ETA: Anyway, it’s my impression that the hacker from the (much inferior) first season created fake files showing that he’d passed the bar (under his own name) and attended Harvard Law. Honestly, they should just quietly drop the fake lawyer thing. Mike, Harvey, & Jessica are all better off never mentioning it again. That includes Jessica paying Mike bonuses like a regular associate.

I don’t think Jessica withheld Mike’s bonus, I think Harvey intercepted it. Mike’s his associates, while all the others work for Louis.

It must’ve been some bonus to get that apartment for Grammy.

StG

Not quite. All the senior partners are required to hire and mentor an associate. But all first-year associates are overseen by Louis, no matter which partner they are studying under. Thus even though Mike was hired by Harvey and Harvey is the one who could directly and arbitrarily fire him, he, Mike, also reports to Louis. This was made clear in the first few episodes, when Harvey considered firing Mike to save his own ass, and also when Louis tried to force Mike to take a drug test just to be a dick.

Possibly but not necessarily. It may have been that Mike had been saving up for that apartment for months but was counting on the bonus to take him over the top.

Skald the Rhymer - I know that Mike technically works for Louis, but I think it’s pretty well established that Mike is Harvey’s possession. If Louis really wants him, he goes to Harvey and asks. Harvey would cement that bond by personally giving Mike his bonus check, like he gave Mike his old suits in the first season.

If [del]Zoe [/del] Jessica really had a problem with Mike not really being a lawyer, she’d’ve canned his butt. If she’ll fire Donna, who Harvey worships, she wouldn’t think twice about booting Mike. Yeah, she complained about it and blustered, but she sees Harvey in Mike (and who couldn’t?) and she wants him there.

StG

Um, that’s what I said. But not quite. He works for both of them, though primarily for Harvey.

:: shrugs ::

If I recall aright, the reasoning for Jessica not firing Mike was that Harvey threatened to quit if she did. While I still don’t completely buy that (Harvey couldn’t have gone to work for anyone else, given the non-compete clause in the partners’ contracts), it was a reasonable way to brush the issue aside.
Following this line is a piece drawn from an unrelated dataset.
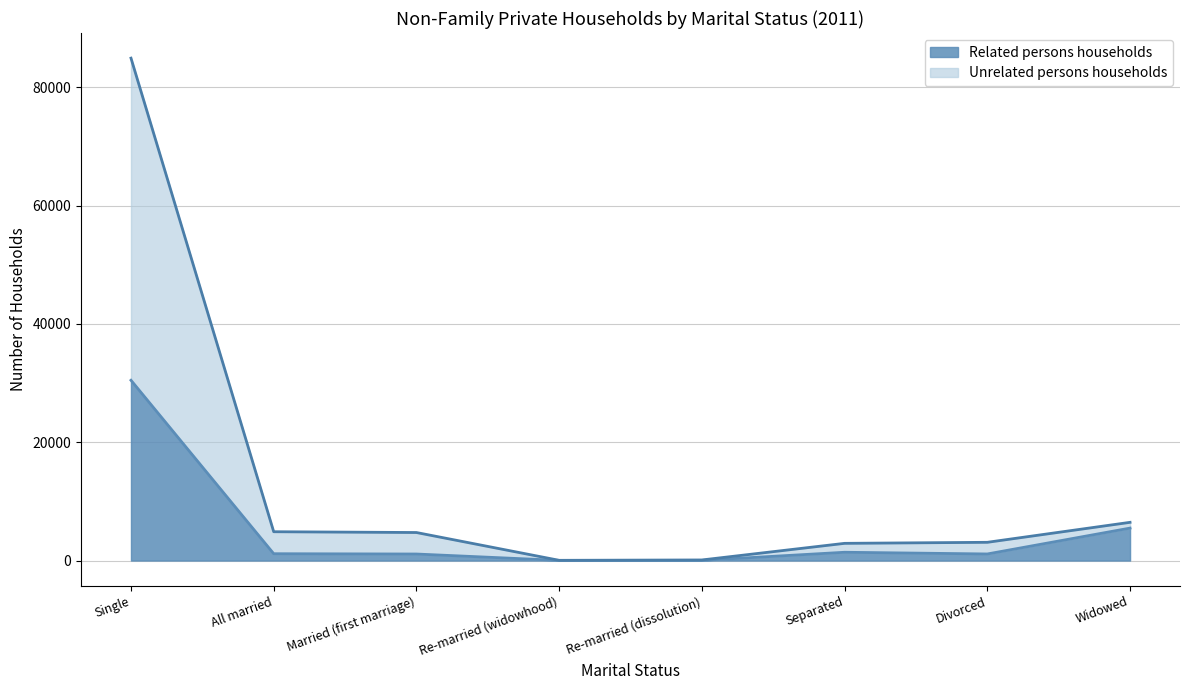

What is the difference between the highest and lowest values at Married (first marriage)?

3633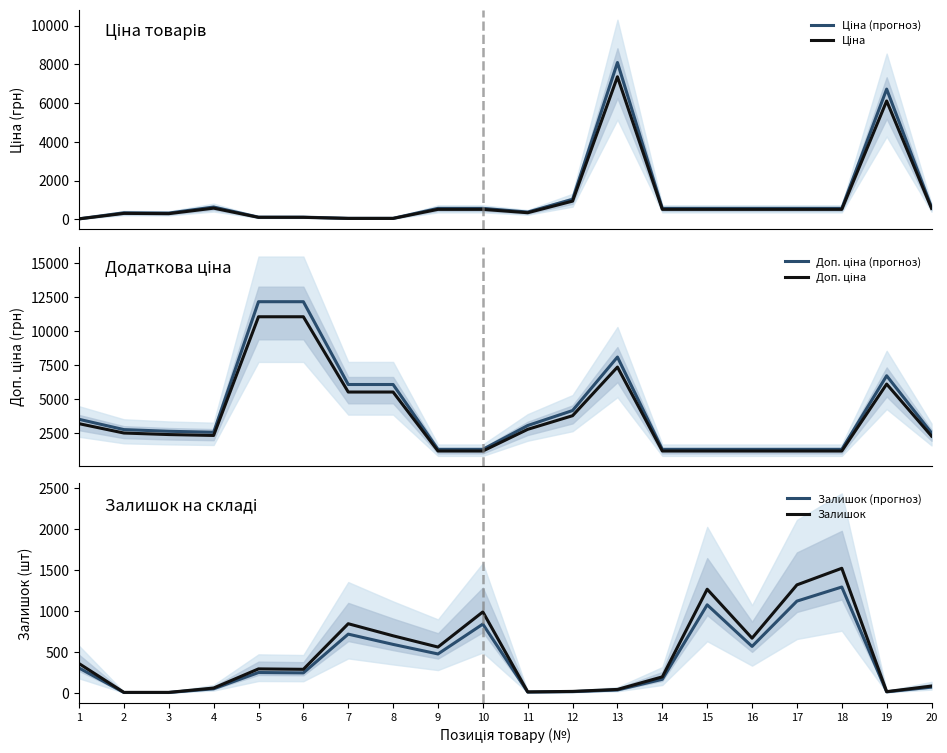

What is the total value across all series at 9?

4648.1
It’s really hard to believe that Harvey and now Jessica tolerate Mike pretending to be a lawyer, as that’s a huge offense. Mostly his skills seem to be in legal research, and he could just as easily do that stuff as a paralegal. So I agree that it’s best if they abandon the fake lawyer storyline. I also find laughable the idea that this firm only hires from Harvard Law, as there are other law schools at the same level (or higher, in the case of Yale).

It’s hard to believe in Jessica’s case, surely. Harvey’s a different story. The original concept was that he was an amoral rogue who cared only for Donna, Jessica, and himself (and mostly the latter). But they’ve moved toward emphasizing his odd sense of honor, which makes the essential lie of the premise problematic. It would be best I think to ditch Mike entirely and make the central myth-arc about the Harvey-Donna-Rachel love triangle. :wink:

Jessica didn’t decide to get rid of Mike because doing so would inevitably lead to the whole not-an-actual-lawyer secret coming out right when she was getting ready for a bruising fight with Hardman and couldn’t afford to have any egg on her face. It makes me wonder what she’s going to do with Mike once Hardman is out of the picture. She can be as merciless as anyone, but she also seems like the type of person who will scratch your back if you scratch hers. Mike’s willingness to side with her in her time of need might buy him a free pass. I wouldn’t mind if the whole not-an-actual-lawyer thing vanished, but they’ve clearly set it up so it will rear its ugly head at least once more when Mike, having finally gotten together with Rachel at some point in the future, admits it to her in a fit of honesty.